The potential health benefits from sharing participant-level clinical research data for the purpose of secondary analysis or meta-analysis have been widely touted. Although some researchers remain wary about sharing data, recent policies and proposals by funders, scientific journals, research institutions, and international health organizations mean that data sharing, in one form or another, is inevitable. Now is therefore the time to focus on developing practices for data sharing that are effective, efficient, equitable, and ethical. In the process, we may need to question the assumption that more is better. Simply making more data openly available may not lead to analyses that are relevant and that are actually applied to improve health.
A variety of data-sharing platform models have evolved to meet the needs of various communities. As more partners in science mandate sharing of data, these platforms and repositories are likely to grow rapidly in number and size. But they will also need to evolve to avoid perils that could undermine the benefits of data sharing.
One of the risks posed by these expanding repositories is the production of “data dumpsters”: repositories of data without the metadata, data dictionaries, or documentation needed for meaningful or correct reanalysis. Fulfilling an obligation to share data before good practices in data formatting and documentation have been established and replicated may allow researchers to check the “data shared” box, but it may also result in an epidemic of accessible data of limited usefulness. There is currently inadequate funding and expertise for curating data to a standard and quality suitable for external secondary use; researchers must bear the costs themselves or opt, as many currently do, to make raw data available without the explanatory documentation necessary to make them useful. Most repositories are not equipped to rectify this problem — nor do they see this function as part of their mandate.
Another concern is the risk of widening the research-output gap between low-resource and high-resource countries. Analysts in rich countries have the skills and resources to use and reanalyze data collected in lower-income countries, whereas the reverse is rarely true. When medical journals mandate data sharing, researchers in low-income countries will have no choice but to allow external access to those who are better equipped to make use of the data. But better equipped does not mean better qualified: if there’s no requirement to involve primary researchers when conducting secondary analyses, misinterpretation of the data is possible — indeed it is likely, especially in the case of data sets for which high-quality data management and descriptors are lacking. Reuse of data that produces incorrect results does not improve health outcomes.

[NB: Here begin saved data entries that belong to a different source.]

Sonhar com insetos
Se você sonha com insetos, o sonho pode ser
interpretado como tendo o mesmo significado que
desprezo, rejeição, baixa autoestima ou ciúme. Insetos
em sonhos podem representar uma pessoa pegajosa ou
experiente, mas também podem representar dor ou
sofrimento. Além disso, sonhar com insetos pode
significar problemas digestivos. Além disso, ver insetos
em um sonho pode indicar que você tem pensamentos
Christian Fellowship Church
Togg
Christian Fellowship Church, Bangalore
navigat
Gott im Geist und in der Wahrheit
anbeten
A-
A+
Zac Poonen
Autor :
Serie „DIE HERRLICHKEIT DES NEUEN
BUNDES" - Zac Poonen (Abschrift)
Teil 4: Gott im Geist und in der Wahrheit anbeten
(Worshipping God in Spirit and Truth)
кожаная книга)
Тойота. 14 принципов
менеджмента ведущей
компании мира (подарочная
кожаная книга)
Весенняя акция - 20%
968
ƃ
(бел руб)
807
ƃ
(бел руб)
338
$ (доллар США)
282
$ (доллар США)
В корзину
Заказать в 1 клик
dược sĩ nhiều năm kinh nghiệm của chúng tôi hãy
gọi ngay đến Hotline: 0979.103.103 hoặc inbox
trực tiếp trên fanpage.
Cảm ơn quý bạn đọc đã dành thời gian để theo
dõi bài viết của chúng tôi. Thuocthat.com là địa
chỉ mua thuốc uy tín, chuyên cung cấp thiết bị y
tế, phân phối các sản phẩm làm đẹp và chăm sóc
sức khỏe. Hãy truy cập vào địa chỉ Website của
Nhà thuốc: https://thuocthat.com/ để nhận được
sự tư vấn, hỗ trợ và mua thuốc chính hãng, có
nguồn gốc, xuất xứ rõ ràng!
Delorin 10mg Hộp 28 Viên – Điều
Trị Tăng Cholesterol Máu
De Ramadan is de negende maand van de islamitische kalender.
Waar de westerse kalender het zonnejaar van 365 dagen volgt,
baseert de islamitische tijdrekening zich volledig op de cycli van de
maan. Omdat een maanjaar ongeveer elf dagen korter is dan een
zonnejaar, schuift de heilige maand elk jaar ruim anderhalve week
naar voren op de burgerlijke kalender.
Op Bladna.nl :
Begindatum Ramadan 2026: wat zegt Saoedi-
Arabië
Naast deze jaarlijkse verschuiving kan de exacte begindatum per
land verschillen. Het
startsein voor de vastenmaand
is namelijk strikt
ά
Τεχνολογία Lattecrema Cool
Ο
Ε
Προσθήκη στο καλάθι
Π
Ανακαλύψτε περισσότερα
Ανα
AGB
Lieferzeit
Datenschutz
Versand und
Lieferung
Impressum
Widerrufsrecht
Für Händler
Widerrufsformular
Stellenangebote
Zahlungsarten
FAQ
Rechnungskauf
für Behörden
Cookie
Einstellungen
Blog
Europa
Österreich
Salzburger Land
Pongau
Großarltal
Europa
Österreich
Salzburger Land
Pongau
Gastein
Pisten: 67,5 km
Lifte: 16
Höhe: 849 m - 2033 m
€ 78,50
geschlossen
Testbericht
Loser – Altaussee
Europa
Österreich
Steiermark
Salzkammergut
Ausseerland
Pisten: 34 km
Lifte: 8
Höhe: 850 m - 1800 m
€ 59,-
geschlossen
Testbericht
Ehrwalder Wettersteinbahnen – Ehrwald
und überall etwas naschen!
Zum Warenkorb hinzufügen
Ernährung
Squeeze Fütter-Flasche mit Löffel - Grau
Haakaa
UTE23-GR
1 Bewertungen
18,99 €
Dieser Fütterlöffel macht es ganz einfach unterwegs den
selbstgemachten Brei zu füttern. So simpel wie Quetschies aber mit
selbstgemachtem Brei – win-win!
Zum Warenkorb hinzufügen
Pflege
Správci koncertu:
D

More investment is needed in platforms that can standardize, clean, and curate data into the usable formats that are required for sharing data effectively. Those systems will also have to ensure ethical and responsible data sharing that maximizes the use of available data. In global health, that means encouraging engagement from researchers around the world and ensuring appropriate acknowledgment of the data generators.

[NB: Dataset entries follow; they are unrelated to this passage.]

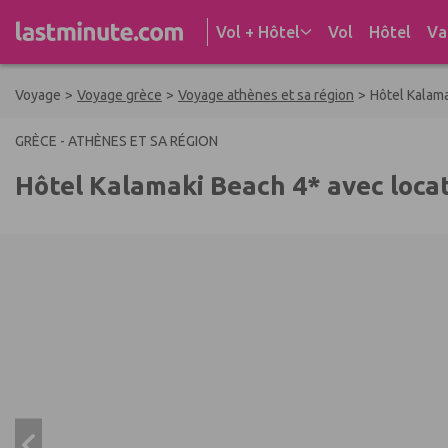
Aller au contenu
Vol + Hôtel
Vol
Hôtel
Va
Voyage
>
Voyage grèce
>
Voyage athènes et sa région
>
Hôtel Kalama
GRÈCE - ATHÈNES ET SA RÉGION
Hôtel Kalamaki Beach 4* avec locat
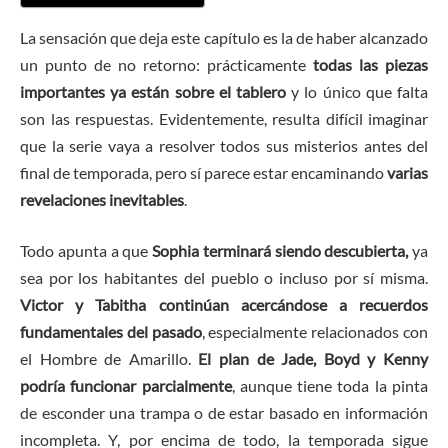
La sensación que deja este capítulo es la de haber alcanzado
un punto de no retorno: prácticamente
todas las piezas
importantes ya están sobre el tablero
y lo único que falta
son las respuestas. Evidentemente, resulta difícil imaginar
que la serie vaya a resolver todos sus misterios antes del
final de temporada, pero sí parece estar encaminando
varias
revelaciones inevitables
.
Todo apunta a que
Sophia terminará siendo descubierta,
ya
sea por los habitantes del pueblo o incluso por sí misma.
Victor y Tabitha continúan acercándose a recuerdos
fundamentales del pasado
, especialmente relacionados con
el Hombre de Amarillo.
El plan de Jade, Boyd y Kenny
podría funcionar parcialmente
, aunque tiene toda la pinta
de esconder una trampa o de estar basado en información
incompleta. Y, por encima de todo, la temporada sigue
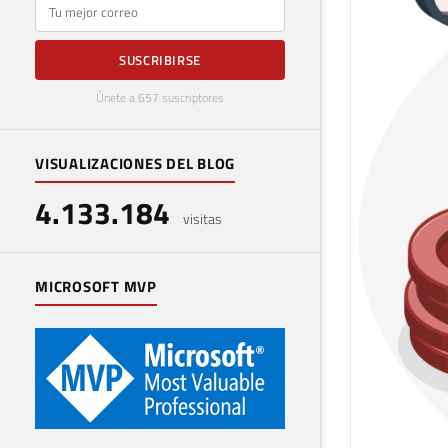
E-mail
SUSCRIBIRSE
Únete a 657 suscriptores
VISUALIZACIONES DEL BLOG
4.133.184
visitas
MICROSOFT MVP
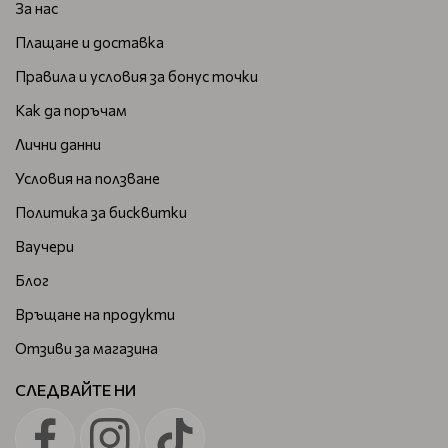
За нас
професионални резултати.
Плащане и доставка
Довери се на
Xanitalia
за безупречна грижа за кожата и
перфектно гладък резултат! Разгледай нашите
Правила и условия за бонус точки
предложения и поръчай сега от
BeautyMall.bg
с бърза
Как да поръчам
доставка.
Лични данни
Условия на ползване
Политика за бисквитки
Ваучери
Блог
Връщане на продукти
Отзиви за магазина
СЛЕДВАЙТЕ НИ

One proof of concept is provided by the WorldWide Antimalarial Resistance Network (www.WWARN.org), established by malaria researchers in 2009 to provide the evidence required to elucidate factors affecting the efficacy of antimalarial drugs, with a particular focus on resistance. The WWARN approach has been to facilitate collaborative study groups to answer specific research questions using pooled analyses of individual-participant data from multiple clinical trials. WWARN has had considerable success in engaging a heterogeneous malaria research community; the network now comprises more than 260 collaborators in 70 countries, and our data repository contains the large majority of clinical trial data on current antimalarials generated by academic groups and the pharmaceutical industry. The benefits of pooling data are clear, and the outcomes have been palpable: by increasing sample sizes, researchers have identified trends or subpopulation effects with greater certainty, and their findings have led to changes in global treatment guidelines.
We believe the success of this network lies in its symbiotic approach — an approach that evolved out of necessity to address the fears of researchers in malaria-endemic countries that data would be “scooped” by analysts with greater resources for mining their potential. WWARN data generators are encouraged to be fully involved in the process of any meta-analysis, and data generators’ contributions to any resulting publications are recognized in accordance with the guidelines on authorship provided by the International Committee of Medical Journal Editors and MEDLINE. WWARN adds value to the data by harmonizing heterogeneous data and metadata, thereby ensuring that all data generators can more easily analyze one another’s data and encouraging maximum use to improve treatment outcomes.
The model established for malaria is working well and may serve as a prototype for other neglected tropical diseases, for which available data are even more limited. Such data are costly and difficult to collect, and because they have limited commercial interest, studies are often taxpayer-funded. Moreover, most of the knowledge generated by these studies will be of greatest use to lower-income countries. All these features highlight the ethical as well as economic imperative to share data from clinical trials of neglected diseases in ways that are efficient and equitable. A newly established Infectious Diseases Data Observatory (www.IDDO.org) expects to expand the principles and practices established by the malaria community to other infectious diseases, including visceral leishmaniasis and schistosomiasis. Our primary aim is to support scientific communities in data sharing that is truly useful and that produces new knowledge that is used to change lives.